Updating existing projects or content to a newer version isn’t the favorite thing in IT. We like the new projects and automations that make finding bad stuff easier and more exciting. Yet we rely on the tools we already build to provide intelligence. I don’t know how much Malzoo is used in the world. What gives an estimate, are the amount of GitHub stars and clones. If one of these people are using it, Malzoo should at least provide an important update to Python3. Not much new features have been added to Malzoo in the last couple of months, but the intelligence generated from large malware sets is very valuable, which we’ll show later in this post.

Moving to Py3 was a learning experience and to capture it, every step and fix is on the public branch, so others can learn and see what changed in the move to Python3.

Malzoo flavors

Malzoo was initially written to run on bare metal for a graduation project. As the project matured, it became clear that newer technologies also needed to be adopted. This is when the Dockerized version became available and in 2020, the Malzoo Serverless option was released. This gives users three good options to do static file analysis.

Use cases

Malware repository

Malzoo is a good solution for a malware repository. This can be for a personal collection or for your organizations incident response program. Samples can be labeled with the incident number for future reference. Samples can be stored as well on disk if desired. This is set via the configuration file.

Discovering similar samples

The initial intent for the project! Collect all the static analysis results to identify clusters of samples based on the data.

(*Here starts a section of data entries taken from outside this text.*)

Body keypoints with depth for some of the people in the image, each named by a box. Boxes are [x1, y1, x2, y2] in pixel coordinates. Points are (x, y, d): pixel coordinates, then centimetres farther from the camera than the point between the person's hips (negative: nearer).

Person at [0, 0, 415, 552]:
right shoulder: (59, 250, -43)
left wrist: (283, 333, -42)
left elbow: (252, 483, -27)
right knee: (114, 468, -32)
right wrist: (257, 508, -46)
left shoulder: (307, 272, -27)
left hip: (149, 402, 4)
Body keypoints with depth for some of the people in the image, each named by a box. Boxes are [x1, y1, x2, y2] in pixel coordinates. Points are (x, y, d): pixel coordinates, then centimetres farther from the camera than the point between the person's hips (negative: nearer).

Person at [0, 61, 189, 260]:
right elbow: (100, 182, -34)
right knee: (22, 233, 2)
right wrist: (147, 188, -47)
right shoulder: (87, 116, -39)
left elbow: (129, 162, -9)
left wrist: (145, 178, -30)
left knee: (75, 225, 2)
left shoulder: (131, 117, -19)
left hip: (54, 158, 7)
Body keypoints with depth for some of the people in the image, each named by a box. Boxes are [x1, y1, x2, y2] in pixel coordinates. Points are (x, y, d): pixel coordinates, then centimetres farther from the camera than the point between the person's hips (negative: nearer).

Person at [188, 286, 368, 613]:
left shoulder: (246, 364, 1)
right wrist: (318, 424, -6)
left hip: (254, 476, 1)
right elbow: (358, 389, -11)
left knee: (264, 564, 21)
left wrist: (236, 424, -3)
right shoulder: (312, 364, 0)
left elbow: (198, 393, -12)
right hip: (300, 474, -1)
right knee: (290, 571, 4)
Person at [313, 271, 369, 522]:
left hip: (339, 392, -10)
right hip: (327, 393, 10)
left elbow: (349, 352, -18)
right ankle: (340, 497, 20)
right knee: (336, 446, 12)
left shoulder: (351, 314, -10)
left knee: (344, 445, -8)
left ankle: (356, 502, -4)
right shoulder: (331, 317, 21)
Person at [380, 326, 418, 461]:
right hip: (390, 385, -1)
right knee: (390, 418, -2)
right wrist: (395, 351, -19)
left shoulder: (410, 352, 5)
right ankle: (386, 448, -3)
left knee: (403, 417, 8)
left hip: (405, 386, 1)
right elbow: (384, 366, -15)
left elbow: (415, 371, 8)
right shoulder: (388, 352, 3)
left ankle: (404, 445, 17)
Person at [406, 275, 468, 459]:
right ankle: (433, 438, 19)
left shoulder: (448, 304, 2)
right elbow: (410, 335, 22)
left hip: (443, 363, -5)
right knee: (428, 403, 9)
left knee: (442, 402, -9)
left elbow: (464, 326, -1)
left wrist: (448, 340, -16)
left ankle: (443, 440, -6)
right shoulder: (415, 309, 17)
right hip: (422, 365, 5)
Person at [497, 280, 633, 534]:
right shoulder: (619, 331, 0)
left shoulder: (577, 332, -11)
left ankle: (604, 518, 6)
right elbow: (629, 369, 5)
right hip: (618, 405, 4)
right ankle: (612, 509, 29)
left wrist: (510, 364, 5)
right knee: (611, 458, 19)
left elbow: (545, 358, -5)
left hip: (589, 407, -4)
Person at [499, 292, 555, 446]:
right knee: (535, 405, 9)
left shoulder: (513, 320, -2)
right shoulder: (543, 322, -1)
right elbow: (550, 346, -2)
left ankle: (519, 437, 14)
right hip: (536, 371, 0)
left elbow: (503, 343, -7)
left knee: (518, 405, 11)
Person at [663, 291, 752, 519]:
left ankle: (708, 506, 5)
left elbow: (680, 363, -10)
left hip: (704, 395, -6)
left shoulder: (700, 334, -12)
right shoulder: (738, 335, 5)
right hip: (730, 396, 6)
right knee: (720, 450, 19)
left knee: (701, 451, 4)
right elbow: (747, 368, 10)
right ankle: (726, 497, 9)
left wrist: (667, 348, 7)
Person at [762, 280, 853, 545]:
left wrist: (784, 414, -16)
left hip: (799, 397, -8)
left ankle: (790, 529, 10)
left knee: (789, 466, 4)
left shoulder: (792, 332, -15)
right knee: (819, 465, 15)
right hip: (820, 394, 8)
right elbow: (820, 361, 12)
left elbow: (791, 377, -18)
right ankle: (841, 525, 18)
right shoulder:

This is also useful when a new sample comes in and you want to compare it to the sample set already collected.

Building YARA rules

And as an extension on the clustering, if you want to hunt for new samples based on similarities, the cluster values can be used to write a new YARA rule!

Example with Docker image

First pull the Docker image from Docker Hub

docker pull statixs/malzoo:latest

Then run the container, below an example command with persistent logs.

malzoo-run-container

Now you can submit samples to the Malzoo engine to analyze. In the example below, you see how to use a for loop to submit a folder. You could also opt for running a load balancer in front of multiple containers of course and distribute the samples to multiple engines.

malzoo-submit-samples

And after a few seconds, results are stored in the analysis logs, ready to be used for your log ingestion tool and cluster samples based on the values for incidents or research and of course create YARA rules to hunt for more evil by the same actors.

malzoo-analysis-logs

Conclusion

Rewriting to Python3 can be a challenge, but it’s a very satisfying accomplishment once done. Malzoo is now ready for the future and run on baremetal, as a Docker container or in a Serverless fashion. Whatever works best to accomplish your goal with the collected static analysis data. Malzoo is now ready for it in refreshing Python3 code :)